Chłop się zabił siłownią i to powinno być ostrzeżeniem dla innych koksów co myślą że siłka daje efekt.
Nie wyobrażam sobie aby ta współpraca przyniosła efekty. Piotrek jest zbyt młody, a były mistrz Europy powinien się rozwijać. Brakuje Masterowi mentalności gdzie decyduje równowaga, bo on ma zdolność do przesadzania. Sukces to proces, a nie zajeżdżanie się.
Stawiam skrzynkę oranżady że na zaawansowanych badaniach wyszło by mu że jest zajechanych i dostał by zwolnienie z Wf-u na 3 miechy.
Podobny problem spotkał Adamka w HW, który chcąc się wzmocnić fizycznie, usztywnił się.
Szkoda że Roger nie doszlifował szybkości i pracy nóg, bo Tomka stać było na więcej niż pokazał.
Wilczewski ma już za dużo zawodników. Po co mu tam w teamie Wach? Strata czasu, który mógłby poświęcić na treningi indywidualne ze Szczurkiem.
Skupić się na młodych lepiąc z gliny, a nie rąbać drewno.
jednak dla wspiecia sie na wyzyny chyba trzeba miec starszego trenera,
jedyny Hay ma mlodego trenera, Beontego
Jemu trzeba luzu i te dwa lata koksowania na siłce odpłaci kolejne dwa lata czyszczenia organizmu. Jakieś 18 miesięcy.
Dodam też że jeżeli Mateusz Masternak jest reprezentantem Akadaemi Wychowania Fizycznego, to znamy przyczynę dlaczego nasi sportowcy są tacy słabi.

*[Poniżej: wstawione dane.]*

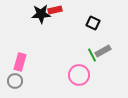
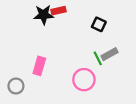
pink rectangle: (20, 62) -> (39, 66), moved

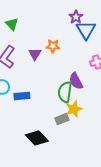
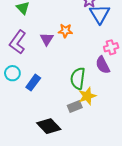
purple semicircle: (76, 81) -> (103, 65), moved
blue rectangle: (22, 96) -> (33, 83), turned -49

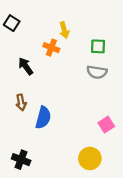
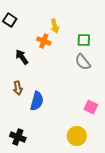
gray semicircle: (97, 72) -> (83, 62), turned 42
pink square: (106, 125) -> (91, 107), turned -32

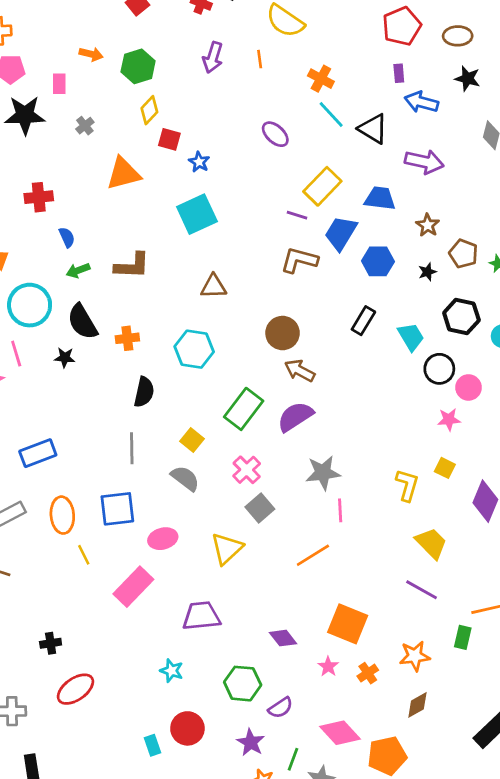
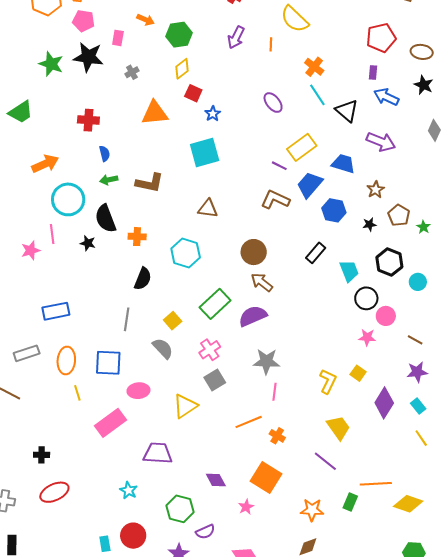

Wiedza tam przekazywana jest na poziomie sportowców rodem z PRLu.
MMA nawet technologicznie przewyższa boks.
W MMA też są młodzi trenerzy, ale oni bardzo szybko się rozwijają i nie zamykają na doświadczenia innych.
Taki Wilczewski nie rozwija swojej wiedzy, tak samo jak Łapin który zatrzymał się lata temu.
Booth mógłby trenować Masternaka i idealnie pasował by dla Szpulki, ale chłopaków nie stać na takie poświęcenie.
Polsat to kupi na bank a kibice chętnie zobaczą i nikt w tym starciu nie będzie skazany na pozarcie
Chociaż oczywiście życzę im obu powodzenia i trzymam kciuki. :)
Wilczewski, to naprawdę dobry zawodnik, dał parę dobrych walk, w których nie był faworytem i zaskakiwał. Jako trener, na pewneo ma dobre podstawy. Gmitruk zawsze go chwalił, podobna szkoła. A z tym doświadczeniem to też bym, tak nie przesadzał. On Mastera współprowadził od kilku ładnych lat. Do kilku walk, np. do walki z Janikiem sam go przygotowywał, bo gmitruk był w usa z adamikiem. Ja nie widzę lepszego trenera dla niego, tu w Polsce. Niemcy to duży znak zapytania, a w europie to tylko wyspy zostają. Ponadto pomiędzy zawodnkiem i trenerem musi być jeszcze to coś. Może w tym układzie to jest i będzie procentować. Z krytyką wstrzymałbym się do czasu, gdy faktycnie będzie co krytykować:)
A na razie, jak dla mnie dobry ruch, jeżeli będzie się sprawdzało to sie tylko cieszyć. Jak coś będzie nie tak, zawsze można zmienić układ i związać sie z jakimś "bardzej doświadczonym nazwiskiem". Master jest jeszcze młody.
A CO DO PANA PIOTRKA, TO DZIWIĘ SIĘ, ZE CHCE BYĆ „KRYZYSOWĄ NARZECZONĄ”. GDZIE JEGO DUMA.